Input data ::
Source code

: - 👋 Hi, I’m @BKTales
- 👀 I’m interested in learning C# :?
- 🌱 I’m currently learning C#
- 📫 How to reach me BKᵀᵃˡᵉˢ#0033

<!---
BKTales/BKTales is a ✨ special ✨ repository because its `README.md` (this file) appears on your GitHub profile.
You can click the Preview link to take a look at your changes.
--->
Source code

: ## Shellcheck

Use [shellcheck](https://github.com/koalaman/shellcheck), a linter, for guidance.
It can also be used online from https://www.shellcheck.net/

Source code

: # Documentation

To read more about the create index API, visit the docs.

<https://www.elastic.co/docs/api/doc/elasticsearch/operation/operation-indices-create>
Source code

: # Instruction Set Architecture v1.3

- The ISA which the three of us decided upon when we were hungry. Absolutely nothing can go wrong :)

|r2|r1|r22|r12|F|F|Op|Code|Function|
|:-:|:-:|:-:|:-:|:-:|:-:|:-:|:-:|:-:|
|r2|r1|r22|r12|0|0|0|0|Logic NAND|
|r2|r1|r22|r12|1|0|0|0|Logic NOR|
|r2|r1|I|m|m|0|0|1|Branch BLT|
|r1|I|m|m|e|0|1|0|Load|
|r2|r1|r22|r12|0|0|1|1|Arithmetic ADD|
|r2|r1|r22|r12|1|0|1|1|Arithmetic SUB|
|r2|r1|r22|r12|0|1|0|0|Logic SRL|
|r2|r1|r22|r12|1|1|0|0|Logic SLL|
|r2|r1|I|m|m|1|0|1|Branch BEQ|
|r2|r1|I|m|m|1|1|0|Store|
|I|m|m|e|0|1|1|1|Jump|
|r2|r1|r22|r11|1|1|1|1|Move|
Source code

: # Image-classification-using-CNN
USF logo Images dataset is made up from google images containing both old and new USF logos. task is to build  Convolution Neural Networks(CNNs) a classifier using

Instruction :: Copy out the source text of every item above word for word, keeping each character, symbol, and line break unchanged.

Response to this exercise ::
Source code

: - 👋 Hi, I’m @BKTales
- 👀 I’m interested in learning C# :?
- 🌱 I’m currently learning C#
- 📫 How to reach me BKᵀᵃˡᵉˢ#0033

<!---
BKTales/BKTales is a ✨ special ✨ repository because its `README.md` (this file) appears on your GitHub profile.
You can click the Preview link to take a look at your changes.
--->
Source code

: ## Shellcheck

Use [shellcheck](https://github.com/koalaman/shellcheck), a linter, for guidance.
It can also be used online from https://www.shellcheck.net/

Source code

: # Documentation

To read more about the create index API, visit the docs.

<https://www.elastic.co/docs/api/doc/elasticsearch/operation/operation-indices-create>
Source code

: # Instruction Set Architecture v1.3

- The ISA which the three of us decided upon when we were hungry. Absolutely nothing can go wrong :)

|r2|r1|r22|r12|F|F|Op|Code|Function|
|:-:|:-:|:-:|:-:|:-:|:-:|:-:|:-:|:-:|
|r2|r1|r22|r12|0|0|0|0|Logic NAND|
|r2|r1|r22|r12|1|0|0|0|Logic NOR|
|r2|r1|I|m|m|0|0|1|Branch BLT|
|r1|I|m|m|e|0|1|0|Load|
|r2|r1|r22|r12|0|0|1|1|Arithmetic ADD|
|r2|r1|r22|r12|1|0|1|1|Arithmetic SUB|
|r2|r1|r22|r12|0|1|0|0|Logic SRL|
|r2|r1|r22|r12|1|1|0|0|Logic SLL|
|r2|r1|I|m|m|1|0|1|Branch BEQ|
|r2|r1|I|m|m|1|1|0|Store|
|I|m|m|e|0|1|1|1|Jump|
|r2|r1|r22|r11|1|1|1|1|Move|
Source code

: # Image-classification-using-CNN
USF logo Images dataset is made up from google images containing both old and new USF logos. task is to build  Convolution Neural Networks(CNNs) a classifier using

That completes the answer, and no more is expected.